Welcome to this year’s edition of the Milliman Medical Index (MMI), one of the most important forecasts of the year in the world of the Health Populi blog and THINK-Health universe. That’s because we’re in the business of thinking about the future of health and health care through the health economics lens; the MMI is a key component of our ongoing environmental analysis of the health/care landscape, and we include it in nearly every presentation and talk we give to every audience.
The MMI represents what a typical employer-sponsored preferred provider organization (PPO) plan covering a family of four will cost in 2018. The $28,166 includes inpatient facility care (e.g., hospitalizations), outpatient facility care (e.g., hospital clinic visits, ambulatory surgeries), professional services (e.g., physician office visits), pharmacy (e.g., outpatient prescription drugs via mail order, retail pharmacy), and other services (e.g., home healthcare, ambulance services, durable medical equipment).
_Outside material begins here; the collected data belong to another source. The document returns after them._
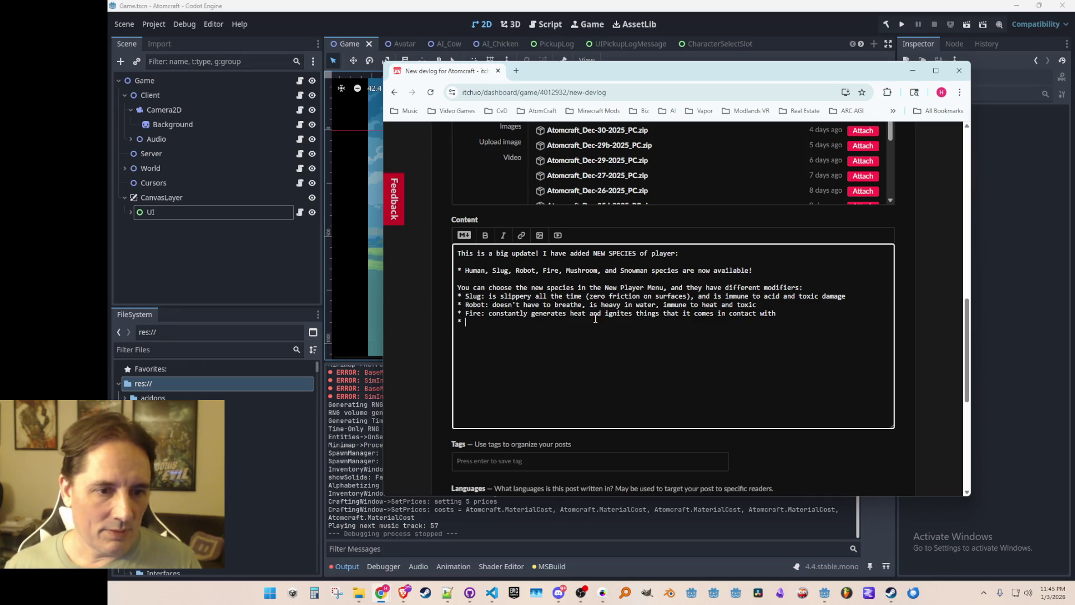
- Note Fire never takes heat damage; Robot is immune to ambient heat (not molten-metal contact heat) and toxic damage
text(never takes any form of heat damage (not even contact damage))
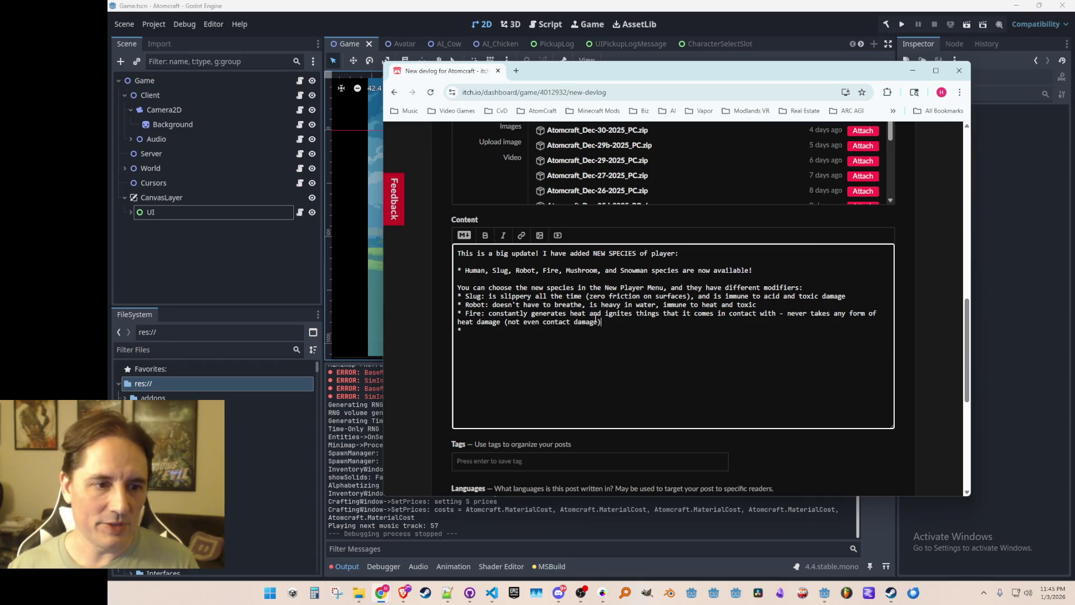
key(BackSpace)
key(BackSpace)
key(BackSpace)
text(ambient heat )
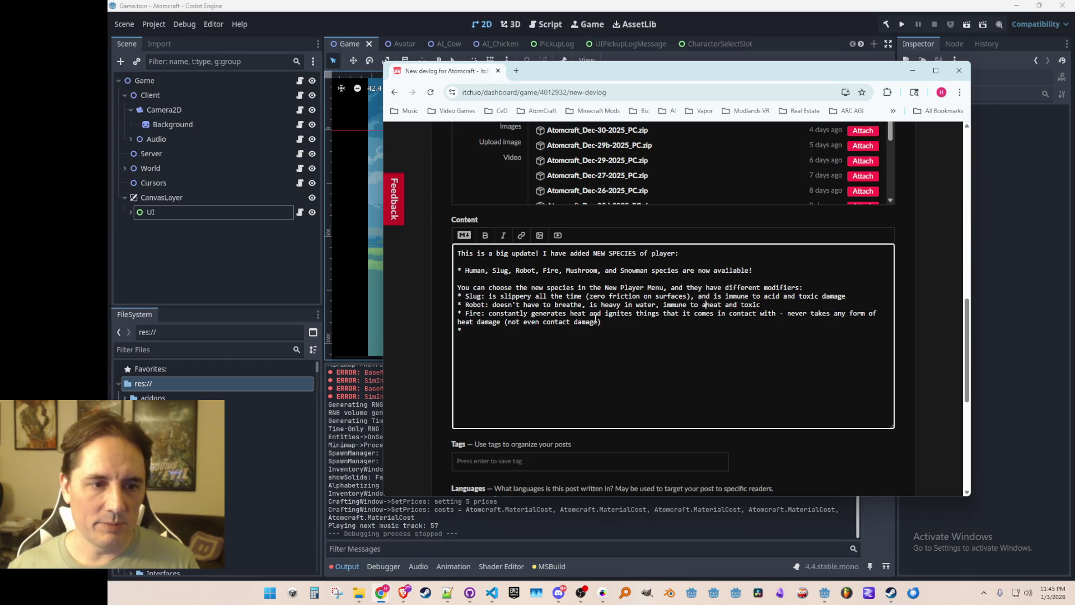
text((but not )
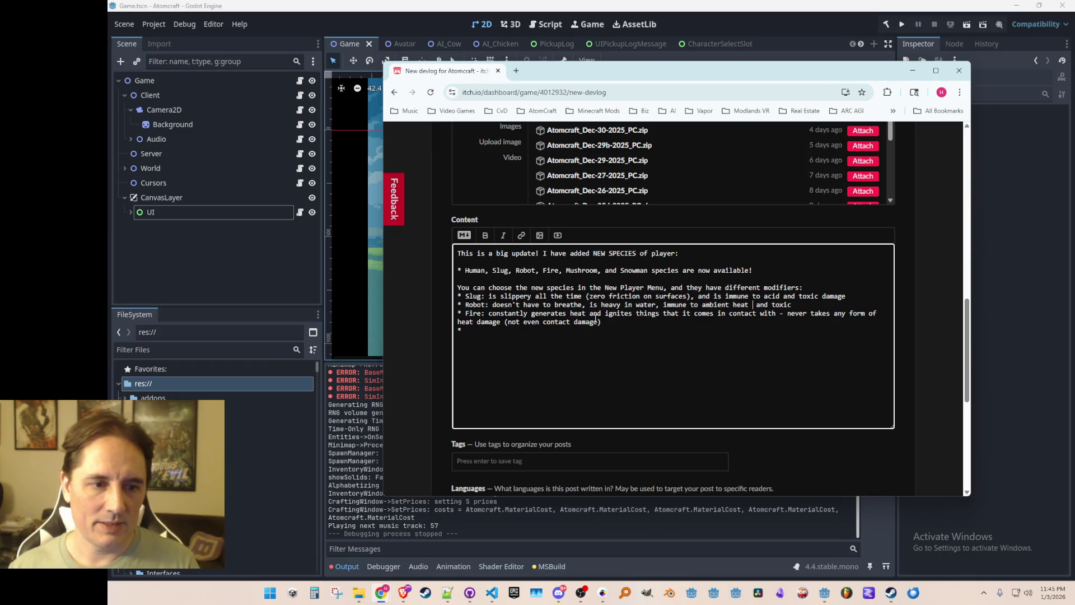
text(contact heat from m)
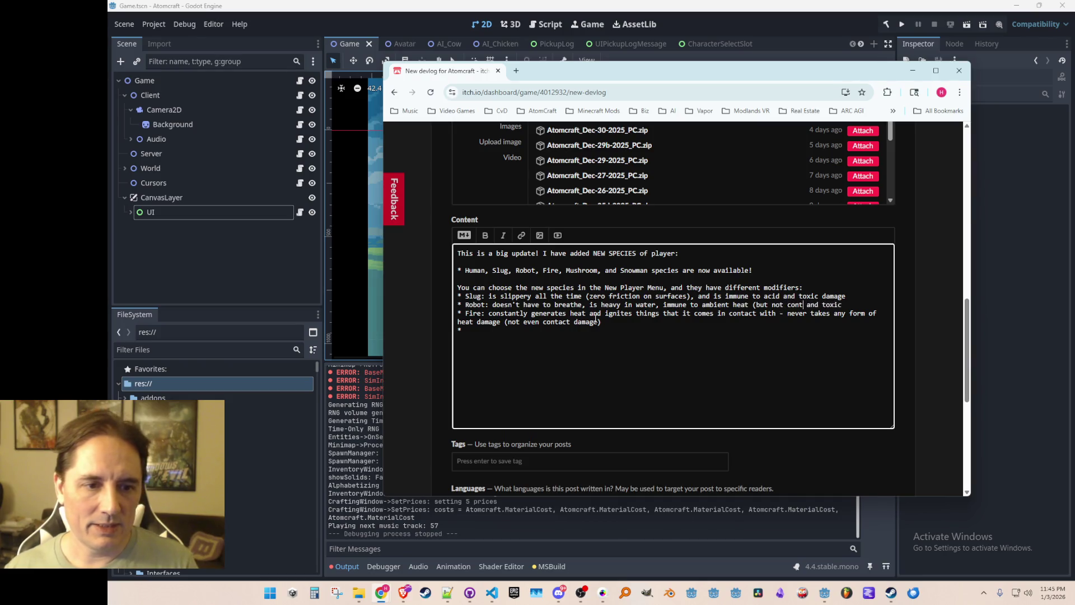
text(olten metals, etc.)
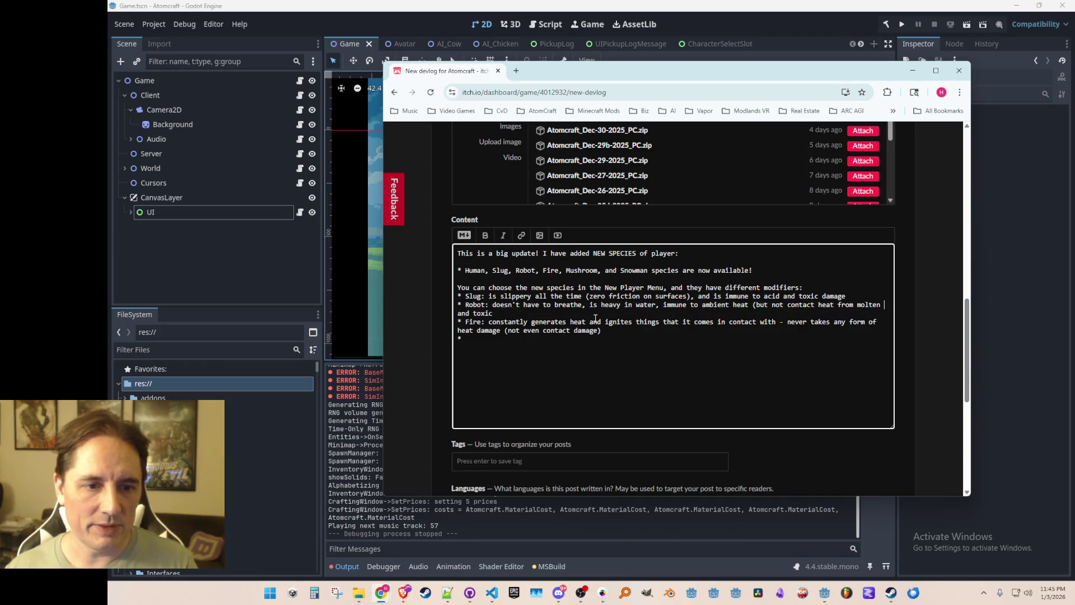
text())
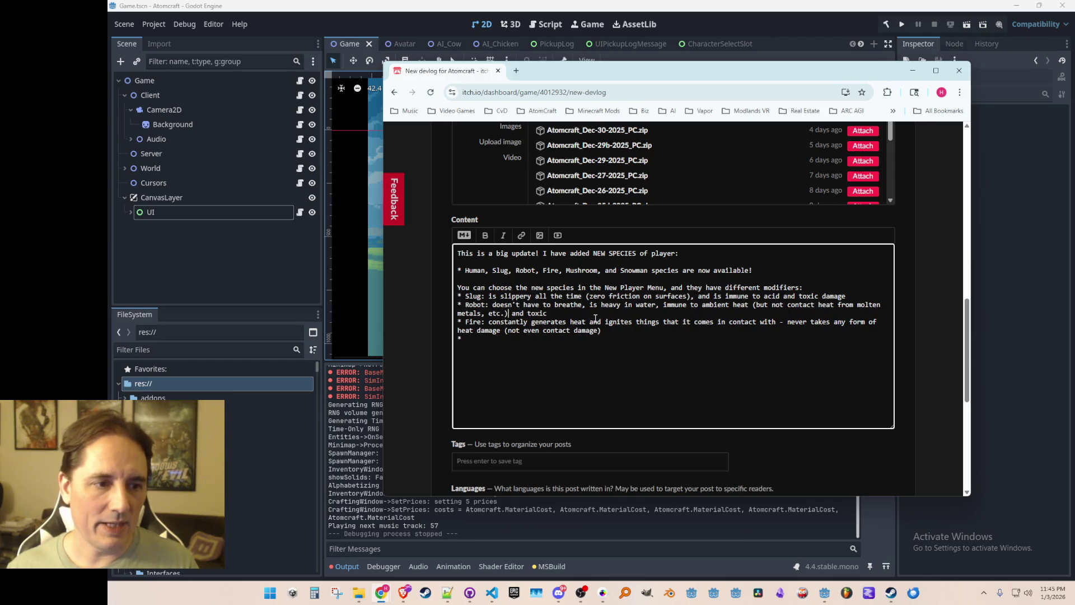
text( and toxic damage)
The good news, Milliman says, is that the annual rate of cost increase was the lowest in 18 years at 4.5%. Last year’s rate of growth was 4.6%. Some of the factors that have helped to moderating healthcare spending growth included provider engagement through aligning financial incentives (via accountable care, value-based payments, among other tactics), the impact of high-deductible health plans on patient’s spending (such as shopping for lower-cost imaging services and growing use of retail clinics), and the role of public/government programs.
Note in the second chart that inpatient care is the largest component of medical spending, closely followed by professional services which, together, equals 60% of spending.
The pharmacy line item among the five cost components has grown to 17% of spending, which has risen as a component of spending in the MMI over the past few years. Milliman points out that this pharmacy number does not include drugs administered in the hospital, outpatient infusion centers, and doctors’ offices. Thus, the total pharmacy spend for families is over 20%, the Milliman team calculates.
Milliman notes that pharmacy initiatives have helped to bring costs down over the past 18 years in terms of “trend” of cost increases, driven down through the massive adoption of generics when available on the market. But the specialty drug pipeline is rich with new-new products like gene therapies and combination products whose prices may dampen efforts to reduce spending, Milliman points out. An actuary quoted in the report warned, “specialty drugs and medical pharmacy continue to trend at high rates, both on unit cost and utilization. Many of these drugs provide great social value, treating disease. At the same time, rates for certain drugs can seem unduly inflated,” a sentiment that consumers shared in recent polls. The recent announcement of the prescription drug cost regulation blueprint, “American Patients First,” speaks to President Trump’s and Secretary Azar’s focus on regulatory reforms targeting the prices of medicine.
Health Populi’s Hot Points: The MMI is a sobering reminder that health care spending is the #1 pocketbook issue for most American families. This crosses political parties: healthcare costs hit family budgets hard, and force people of all political stripes to make tough decisions about paying for food, housing, utilities, and saving for future needs.
We know that, ironically, one-half of U.S. families could not afford to pay $1,000 for an emergency medical bill in one study; in another, that inability to pay is as low as a $400 emergency to cover.
This year, Milliman notes, “employers pay more; employers pay a lot more” for healthcare spending. Employees’ share of health care costs now reach 44% of that $26,144. That equals $11,503.
The median income for a family of four in the U.S. was $59,214 in February 2018. Thus, employees’ share of health care costs will approach 20% of family income in 2018 for the typical working family covered by health insurance, based on this year’s Milliman Medical Index.
What working people know is that their wage increases stagnated for over a decade, as they traded off paycheck growth for health care coverage. The latest wage increase data shows that Americans’ wages grew by about 4.5% in March 2018 — roughly the rate of growth of healthcare spending for a family of four between 2017 and 2018, as the Milliman Medical Index noted.
In America, spending for healthcare will remain a top pocketbook issue.
A few days ago, TransUnion, the credit agency, announced plans to acquire Healthcare Payment Specialists. The company, “helps healthcare providers maximize Medicare reimbursement by focusing on payment areas where superior technology and deep domain expertise can drive significant improvements,” the press release states, focusing on helping hospitals recover Medicare bad debt as well as helping hospitals, “serving low-income populations maximize their DSH (disproportionate share hospital) reimbursement by integrating multiple data sources to identify all DSH-eligible patients and patient days.”
There will be no small number of such medical banking efforts developed to work on the provider side of the equation, as hospitals and physicians face a consumer/patient base cash-strapped to pay for healthcare.